To evaluate the effects of these efforts to protect our nation against influenza, a series of assessments are needed, including effective systems to track vaccine distribution, inventory, and doses-administered data; timely estimates of vaccination coverage levels for all age groups; improved surveillance of influenza hospitalizations and deaths, vaccine safety, and vaccine effectiveness; refined cost-effective and cost-benefit analyses; and surveys of providers and the public regarding changes in their knowledge, attitudes, practices, and/or beliefs related to influenza.

 

An influenza pandemic has greater potential than any other naturally occurring infectious disease event to cause a large and rapid increase in deaths and serious illnesses.

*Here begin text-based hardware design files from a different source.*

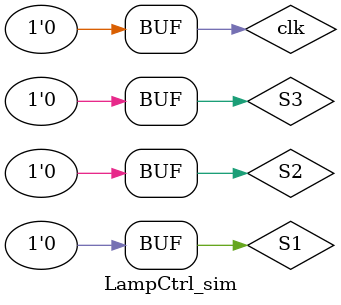
<source format=v>
`timescale 1ns / 1ps


module LampCtrl_sim();

	// Inputs
	reg clk;
	reg S1;
	reg S2;
	reg S3;

	// Outputs
	wire [6:0] LED;
	wire F;

	// Instantiate the Unit Under Test (UUT)
	LampCtrl_HDL uut (
		.clk(clk), 
		.S1(S1), 
		.S2(S2), 
		.S3(S3), 
		.LED(LED), 
		.F(F)
	);

	initial begin
		// Initialize Inputs
		clk = 0;
		S1 = 0;
		S2 = 0;
		S3 = 0;

		// Wait 100 ns for global reset to finish
		#100;
        
		// Add stimulus here

	end
      
endmodule


</source>
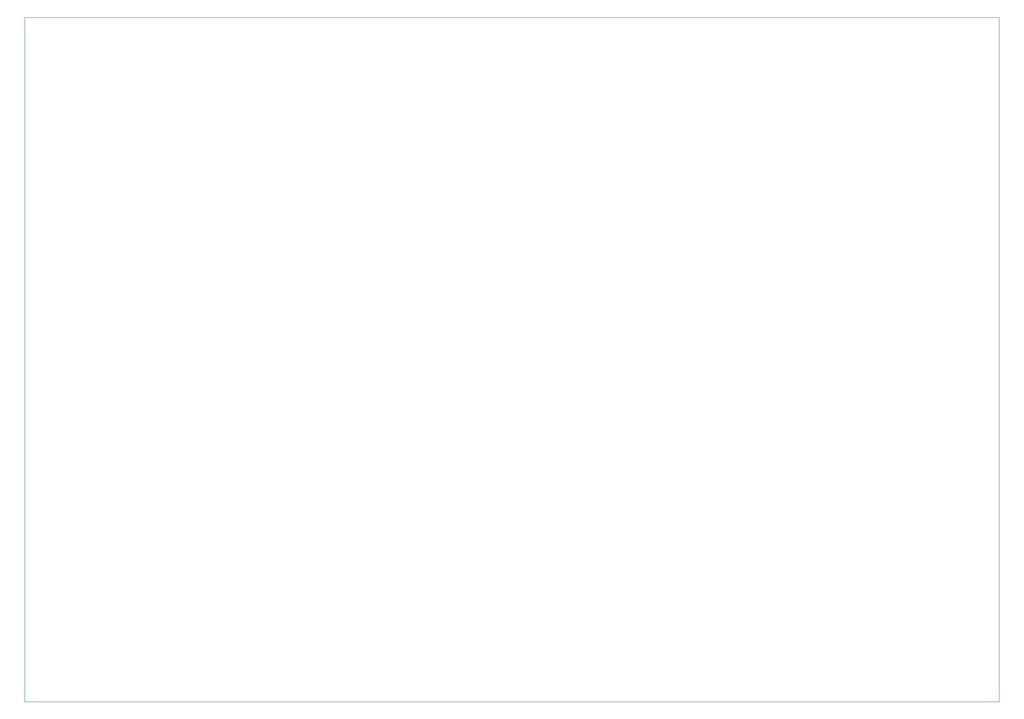
<source format=gbr>
G04 #@! TF.GenerationSoftware,KiCad,Pcbnew,5.1.5-52549c5~84~ubuntu18.04.1*
G04 #@! TF.CreationDate,2020-02-12T19:27:31-05:00*
G04 #@! TF.ProjectId,solenoid_board,736f6c65-6e6f-4696-945f-626f6172642e,rev?*
G04 #@! TF.SameCoordinates,Original*
G04 #@! TF.FileFunction,Profile,NP*
%FSLAX46Y46*%
G04 Gerber Fmt 4.6, Leading zero omitted, Abs format (unit mm)*
G04 Created by KiCad (PCBNEW 5.1.5-52549c5~84~ubuntu18.04.1) date 2020-02-12 19:27:31*
%MOMM*%
%LPD*%
G04 APERTURE LIST*
G04 #@! TA.AperFunction,Profile*
%ADD10C,0.120000*%
G04 #@! TD*
G04 APERTURE END LIST*
D10*
X50000000Y-25000000D02*
X50000000Y-155000000D01*
X235000000Y-25000000D02*
X50000000Y-25000000D01*
X235000000Y-155000000D02*
X235000000Y-25000000D01*
X50000000Y-155000000D02*
X235000000Y-155000000D01*
M02*

</source>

Preparedness is the key to substantially reducing the health, social, and economic impacts of an influenza pandemic and other public health emergencies. Somewhat different than preparedness for smallpox and other bioterrorism events, being prepared for the next influenza pandemic fundamentally depends upon enhancing the national, state, and local capacity to handle the complexity of issues associated with a routine public health challenge: annual influenza epidemics.